§ What to produce
When you reach the line that contains "X96723200Y-59715400D03*" in the data below, copy it and every line after it exactly, adding nothing.

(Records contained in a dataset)
────────────────────

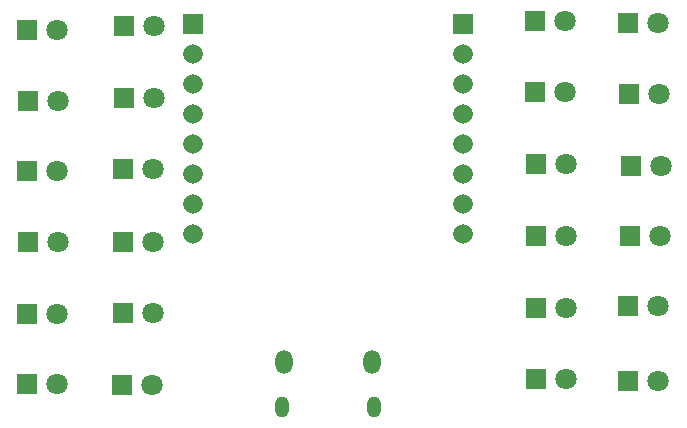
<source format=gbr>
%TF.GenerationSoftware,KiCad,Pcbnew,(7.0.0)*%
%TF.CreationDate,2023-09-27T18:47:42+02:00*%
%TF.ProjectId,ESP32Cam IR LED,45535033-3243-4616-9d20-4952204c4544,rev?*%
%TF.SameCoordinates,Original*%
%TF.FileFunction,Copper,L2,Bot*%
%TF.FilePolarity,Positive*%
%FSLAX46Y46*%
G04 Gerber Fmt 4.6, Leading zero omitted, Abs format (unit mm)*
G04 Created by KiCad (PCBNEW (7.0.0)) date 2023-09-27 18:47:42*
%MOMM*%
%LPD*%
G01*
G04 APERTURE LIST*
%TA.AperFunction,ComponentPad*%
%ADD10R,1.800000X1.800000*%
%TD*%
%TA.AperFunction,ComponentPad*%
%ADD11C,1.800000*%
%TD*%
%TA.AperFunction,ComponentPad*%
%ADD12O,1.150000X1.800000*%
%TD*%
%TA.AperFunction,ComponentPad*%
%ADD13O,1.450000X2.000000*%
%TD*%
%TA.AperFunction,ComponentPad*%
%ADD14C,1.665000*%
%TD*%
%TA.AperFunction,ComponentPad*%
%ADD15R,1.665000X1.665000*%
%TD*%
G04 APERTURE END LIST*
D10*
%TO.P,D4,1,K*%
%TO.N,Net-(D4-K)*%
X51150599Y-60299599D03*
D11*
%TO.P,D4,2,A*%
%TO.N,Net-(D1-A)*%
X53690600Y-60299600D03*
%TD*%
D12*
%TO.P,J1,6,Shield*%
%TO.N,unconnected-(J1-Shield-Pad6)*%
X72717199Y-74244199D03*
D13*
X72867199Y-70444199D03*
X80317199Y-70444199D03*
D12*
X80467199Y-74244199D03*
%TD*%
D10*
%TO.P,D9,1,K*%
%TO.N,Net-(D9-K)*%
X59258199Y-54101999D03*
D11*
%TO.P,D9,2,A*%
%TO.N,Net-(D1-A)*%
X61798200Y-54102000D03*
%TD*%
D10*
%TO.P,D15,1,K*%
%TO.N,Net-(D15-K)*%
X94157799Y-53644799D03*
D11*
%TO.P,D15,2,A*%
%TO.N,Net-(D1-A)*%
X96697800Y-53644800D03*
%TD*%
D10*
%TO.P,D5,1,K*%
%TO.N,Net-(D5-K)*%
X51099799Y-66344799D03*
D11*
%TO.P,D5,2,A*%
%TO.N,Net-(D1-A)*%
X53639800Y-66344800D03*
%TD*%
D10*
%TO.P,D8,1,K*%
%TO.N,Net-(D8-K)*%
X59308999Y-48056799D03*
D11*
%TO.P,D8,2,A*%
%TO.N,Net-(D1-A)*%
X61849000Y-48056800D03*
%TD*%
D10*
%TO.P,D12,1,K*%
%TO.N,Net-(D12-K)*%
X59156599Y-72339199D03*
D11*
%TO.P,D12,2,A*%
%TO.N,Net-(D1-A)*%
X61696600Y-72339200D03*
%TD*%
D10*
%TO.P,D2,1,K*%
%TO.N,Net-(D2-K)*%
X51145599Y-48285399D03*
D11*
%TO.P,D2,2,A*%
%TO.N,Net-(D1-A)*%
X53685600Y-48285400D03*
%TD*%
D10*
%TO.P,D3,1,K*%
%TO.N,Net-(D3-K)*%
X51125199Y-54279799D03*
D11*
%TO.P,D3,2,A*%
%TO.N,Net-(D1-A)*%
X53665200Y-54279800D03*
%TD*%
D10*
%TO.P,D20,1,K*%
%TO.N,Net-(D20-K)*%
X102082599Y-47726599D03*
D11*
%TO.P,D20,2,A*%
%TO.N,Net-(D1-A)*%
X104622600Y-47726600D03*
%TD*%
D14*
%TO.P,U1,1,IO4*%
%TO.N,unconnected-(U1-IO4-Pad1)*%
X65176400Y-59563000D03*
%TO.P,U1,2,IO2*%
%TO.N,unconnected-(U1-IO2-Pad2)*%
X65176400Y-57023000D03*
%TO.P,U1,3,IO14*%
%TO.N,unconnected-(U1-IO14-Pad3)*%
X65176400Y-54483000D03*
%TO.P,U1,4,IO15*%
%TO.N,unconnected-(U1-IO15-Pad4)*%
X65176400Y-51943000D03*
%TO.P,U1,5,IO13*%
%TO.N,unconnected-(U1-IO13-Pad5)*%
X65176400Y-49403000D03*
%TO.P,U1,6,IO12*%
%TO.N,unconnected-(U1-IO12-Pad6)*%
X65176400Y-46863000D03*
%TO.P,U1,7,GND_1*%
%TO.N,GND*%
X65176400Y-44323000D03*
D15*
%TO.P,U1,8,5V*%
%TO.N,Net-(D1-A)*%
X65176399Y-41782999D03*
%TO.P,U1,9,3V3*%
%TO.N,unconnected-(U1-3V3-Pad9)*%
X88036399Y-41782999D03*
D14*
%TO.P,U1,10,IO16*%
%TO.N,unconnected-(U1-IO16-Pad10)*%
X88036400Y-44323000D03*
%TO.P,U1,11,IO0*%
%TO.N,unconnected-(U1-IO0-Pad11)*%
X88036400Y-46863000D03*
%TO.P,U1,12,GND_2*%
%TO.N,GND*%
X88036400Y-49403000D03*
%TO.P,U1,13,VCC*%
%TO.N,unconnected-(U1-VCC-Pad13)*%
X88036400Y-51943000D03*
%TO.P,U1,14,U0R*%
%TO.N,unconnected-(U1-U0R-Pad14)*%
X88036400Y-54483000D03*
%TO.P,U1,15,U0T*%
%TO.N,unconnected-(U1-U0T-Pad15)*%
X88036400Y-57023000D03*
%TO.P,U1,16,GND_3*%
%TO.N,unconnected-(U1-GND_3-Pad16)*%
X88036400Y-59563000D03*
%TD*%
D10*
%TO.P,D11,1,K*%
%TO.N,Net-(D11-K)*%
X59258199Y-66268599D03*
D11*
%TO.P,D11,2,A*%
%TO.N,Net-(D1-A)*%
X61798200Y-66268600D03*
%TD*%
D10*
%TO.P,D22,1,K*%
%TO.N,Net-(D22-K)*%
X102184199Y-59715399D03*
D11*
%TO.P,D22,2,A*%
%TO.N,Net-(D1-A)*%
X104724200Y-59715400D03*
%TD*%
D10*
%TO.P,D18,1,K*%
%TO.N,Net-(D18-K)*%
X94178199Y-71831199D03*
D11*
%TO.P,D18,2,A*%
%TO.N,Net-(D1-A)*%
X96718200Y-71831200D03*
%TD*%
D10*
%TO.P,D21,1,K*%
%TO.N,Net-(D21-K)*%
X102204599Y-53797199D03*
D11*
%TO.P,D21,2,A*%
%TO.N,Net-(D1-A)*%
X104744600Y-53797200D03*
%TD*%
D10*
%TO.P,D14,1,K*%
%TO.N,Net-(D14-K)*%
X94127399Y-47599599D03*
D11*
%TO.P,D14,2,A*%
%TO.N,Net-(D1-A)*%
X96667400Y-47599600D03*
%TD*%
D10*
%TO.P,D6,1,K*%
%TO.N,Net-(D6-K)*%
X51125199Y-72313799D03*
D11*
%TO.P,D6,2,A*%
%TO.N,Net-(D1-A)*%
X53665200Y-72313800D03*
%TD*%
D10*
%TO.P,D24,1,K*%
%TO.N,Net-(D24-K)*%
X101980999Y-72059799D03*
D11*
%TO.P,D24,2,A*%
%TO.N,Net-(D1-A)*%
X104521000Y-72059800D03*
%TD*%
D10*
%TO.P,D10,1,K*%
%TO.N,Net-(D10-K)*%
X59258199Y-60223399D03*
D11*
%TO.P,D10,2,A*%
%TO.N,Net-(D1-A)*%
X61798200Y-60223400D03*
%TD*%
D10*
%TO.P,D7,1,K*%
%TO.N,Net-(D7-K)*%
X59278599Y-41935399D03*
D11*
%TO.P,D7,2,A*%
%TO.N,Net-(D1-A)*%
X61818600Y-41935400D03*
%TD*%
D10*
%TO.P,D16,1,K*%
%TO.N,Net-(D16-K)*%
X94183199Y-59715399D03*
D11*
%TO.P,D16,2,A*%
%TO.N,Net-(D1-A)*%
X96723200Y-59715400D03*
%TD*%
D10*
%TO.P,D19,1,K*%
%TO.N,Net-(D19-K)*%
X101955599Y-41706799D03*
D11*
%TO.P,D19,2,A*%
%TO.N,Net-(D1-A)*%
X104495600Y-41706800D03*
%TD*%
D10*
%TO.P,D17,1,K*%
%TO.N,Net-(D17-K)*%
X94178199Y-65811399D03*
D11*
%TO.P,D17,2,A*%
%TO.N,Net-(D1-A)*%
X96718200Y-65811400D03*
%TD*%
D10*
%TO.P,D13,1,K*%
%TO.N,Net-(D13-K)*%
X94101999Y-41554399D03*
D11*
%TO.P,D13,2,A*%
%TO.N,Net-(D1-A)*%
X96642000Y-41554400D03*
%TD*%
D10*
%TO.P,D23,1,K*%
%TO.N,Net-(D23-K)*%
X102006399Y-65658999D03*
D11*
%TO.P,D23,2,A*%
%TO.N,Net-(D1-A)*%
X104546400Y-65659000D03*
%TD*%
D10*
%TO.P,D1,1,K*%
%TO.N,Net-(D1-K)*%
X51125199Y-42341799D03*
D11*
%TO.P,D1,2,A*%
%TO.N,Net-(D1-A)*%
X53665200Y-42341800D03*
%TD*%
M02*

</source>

────────────────────

§ Answer section
X96723200Y-59715400D03*
%TD*%
D10*
%TO.P,D19,1,K*%
%TO.N,Net-(D19-K)*%
X101955599Y-41706799D03*
D11*
%TO.P,D19,2,A*%
%TO.N,Net-(D1-A)*%
X104495600Y-41706800D03*
%TD*%
D10*
%TO.P,D17,1,K*%
%TO.N,Net-(D17-K)*%
X94178199Y-65811399D03*
D11*
%TO.P,D17,2,A*%
%TO.N,Net-(D1-A)*%
X96718200Y-65811400D03*
%TD*%
D10*
%TO.P,D13,1,K*%
%TO.N,Net-(D13-K)*%
X94101999Y-41554399D03*
D11*
%TO.P,D13,2,A*%
%TO.N,Net-(D1-A)*%
X96642000Y-41554400D03*
%TD*%
D10*
%TO.P,D23,1,K*%
%TO.N,Net-(D23-K)*%
X102006399Y-65658999D03*
D11*
%TO.P,D23,2,A*%
%TO.N,Net-(D1-A)*%
X104546400Y-65659000D03*
%TD*%
D10*
%TO.P,D1,1,K*%
%TO.N,Net-(D1-K)*%
X51125199Y-42341799D03*
D11*
%TO.P,D1,2,A*%
%TO.N,Net-(D1-A)*%
X53665200Y-42341800D03*
%TD*%
M02*

</source>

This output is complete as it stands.